Es ist ein klarer Wintermorgen im Dorf. Die Sonne wirft goldenes Licht über die verschneiten Dächer des Dorfes und überall steigt Rauch aus den Schornsteinen. Ein Hauch von Feierlichkeit liegt in der Luft – heute soll der große Tannenbaum im Vorgarten der Lindners geschmückt werden. Seit Generationen ist dieser Tag der Auftakt in die Adventszeit, ein Höhepunkt, auf den Nachbarn und Freunde gleichermaßen warten.
Ben Lindner hat sich extra freigenommen. Schon früh am Morgen holt er aus dem alten Keller die Kisten mit dem Baumschmuck hervor. Vorsichtig pustet er den Staub von den Deckeln und trägt sie hinaus in den Vorgarten. Der mächtige Tannenbaum steht dort wie ein Wächter des Winters, bereit, im Glanz der kommenden Stunden zu erstrahlen.

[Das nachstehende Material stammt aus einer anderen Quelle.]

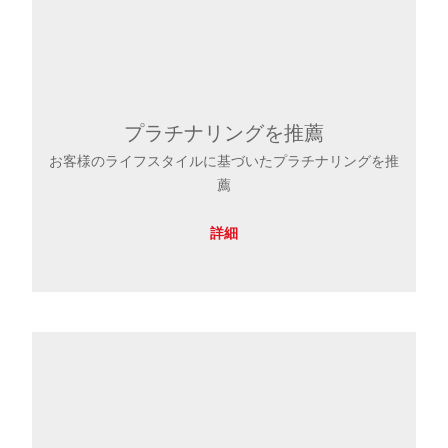
プラチナリングを推薦
お客様のライフスタイルに基づいたプラチナリングを推
薦
詳細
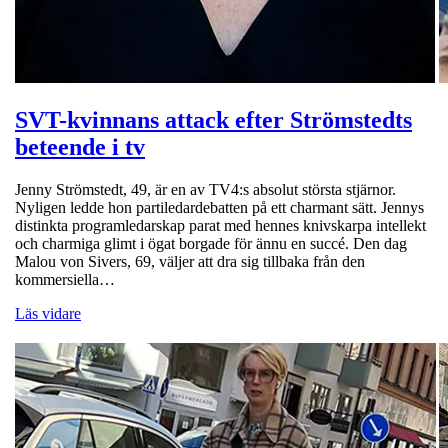
SVT-kvinnans attack efter Strömstedts
beteende i tv
Jenny Strömstedt, 49, är en av TV4:s absolut största stjärnor.
Nyligen ledde hon partiledardebatten på ett charmant sätt. Jennys
distinkta programledarskap parat med hennes knivskarpa intellekt
och charmiga glimt i ögat borgade för ännu en succé. Den dag
Malou von Sivers, 69, väljer att dra sig tillbaka från den
kommersiella…
Läs vidare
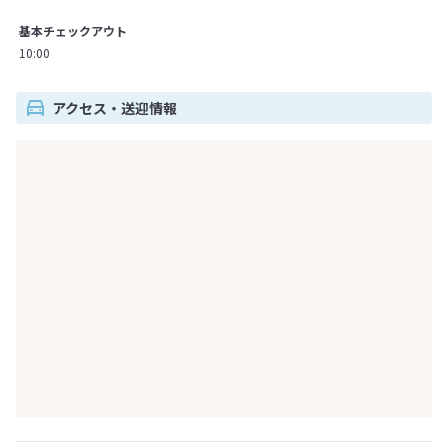
基本チェックアウト
10:00
アクセス・送迎情報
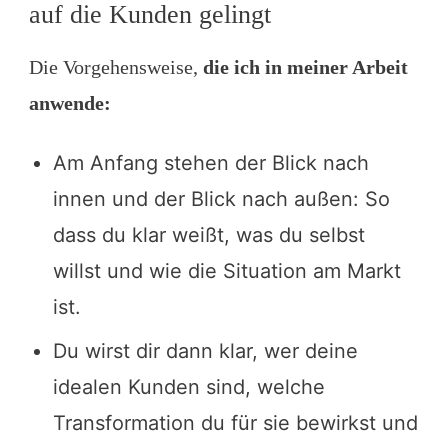
auf die Kunden gelingt
Die Vorgehensweise,
die ich in meiner Arbeit
anwende:
Am Anfang stehen der Blick nach
innen und der Blick nach außen: So
dass du klar weißt, was du selbst
willst und wie die Situation am Markt
ist.
Du wirst dir dann klar, wer deine
idealen Kunden sind, welche
Transformation du für sie bewirkst und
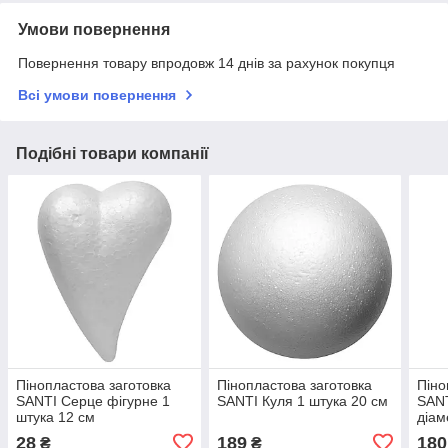
Умови повернення
Повернення товару впродовж 14 днів за рахунок покупця
Всі умови повернення
Подібні товари компанії
Пінопластова заготовка
Пінопластова заготовка
Піно
SANTI Серце фігурне 1
SANTI Куля 1 штука 20 см
SANT
штука 12 см
діам
28
189
180
₴
₴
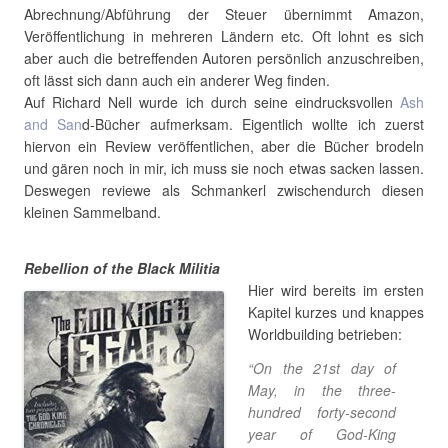
Abrechnung/Abführung der Steuer übernimmt Amazon,
Veröffentlichung in mehreren Ländern etc. Oft lohnt es sich
aber auch die betreffenden Autoren persönlich anzuschreiben,
oft lässt sich dann auch ein anderer Weg finden.
Auf Richard Nell wurde ich durch seine eindrucksvollen
Ash
and San
d-Bücher aufmerksam. Eigentlich wollte ich zuerst
hiervon ein Review veröffentlichen, aber die Bücher brodeln
und gären noch in mir, ich muss sie noch etwas sacken lassen.
Deswegen reviewe als Schmankerl zwischendurch diesen
kleinen Sammelband.
Rebellion of the Black Militia
Hier wird bereits im ersten
Kapitel kurzes und knappes
Worldbuilding betrieben:
“On the 21st day of
May, in the three-
hundred forty-second
year of God-King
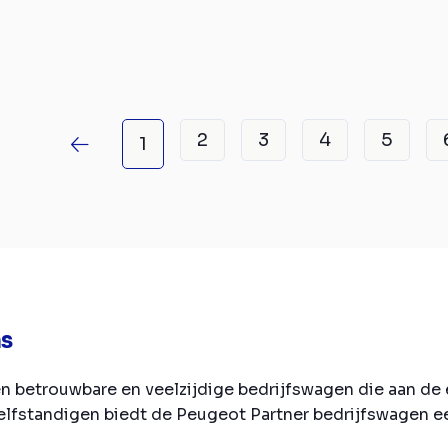
2
3
4
5
1
ns
en betrouwbare en veelzijdige bedrijfswagen die aan d
zelfstandigen biedt de Peugeot Partner bedrijfswagen ee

Drinnen ist die Stimmung ebenso festlich: Frau Lindner stellt Tassen für den heißen Punsch bereit, die Kinder helfen beim Verteilen von Keksen und kleinen Leckereien. Alles ist liebevoll vorbereitet – nicht nur für die Familie, sondern auch für die Nachbarn, die bald dazustoßen werden. Gegen Mittag füllt sich der Vorgarten mit Leben. Kinder tollen durch den Schnee, ihre Wangen gerötet vor Kälte und Vorfreude. Erwachsene bleiben plaudernd stehen, lachen, stoßen mit dampfenden Bechern an und hängen gemeinsam Schmuck an die Zweige. Immer mehr Menschen lassen sich vom Duft des Punschs und der ausgelassenen Stimmung anziehen und der Baum beginnt, sein festliches Kleid zu tragen.
Dann geschieht es. Ein spitzer Schrei zerreißt das fröhliche Treiben. Alles verstummt, Köpfe drehen sich erschrocken um.
Emmy Winter, das Nachbarskind, stürzt heran. Ihr Atem geht hastig, ihre Augen glänzen vor Panik. „Herr Lindner!“ ruft sie außer sich. „Der Weihnachtsstern – er ist weg! Er ist verschwunden!“ Einen Herzschlag lang liegt Stille über dem Platz, so dicht, dass man den Schnee fallen hört. Ben dreht sich abrupt um, seine Miene entgleitet. „Was!?“ stößt er hervor, als könne er die Worte nicht begreifen. Mit schnellen Schritten eilt er zum Tisch, auf dem das wertvolle Stück eben noch gelegen hat. Leere.
„Das… das kann nicht sein,“ murmelt er, während seine Hand über das blanke Holz fährt, als müsse er sich vergewissern. „Dieser Stern bedeutet uns so viel – nicht nur uns, sondern dem ganzen Dorf.“ Seine Stimme bricht beinahe.
Ein aufgeregtes Murmeln geht durch die Menge. Der festliche Zauber ist wie ausgelöscht, ersetzt durch Unruhe und Beklemmung. Kinder klammern sich an ihre Eltern, Erwachsene tauschen fragende Blicke. Ben kniet nieder, sucht fieberhaft den Boden ab, tastet zwischen Zweigen und Schnee. Doch der Stern bleibt verschwunden – spurlos.
Der Verlust lastet schwer auf allen und mit jeder Minute wächst die Spannung: Wie konnte ein so bedeutsames Stück plötzlich verschwinden?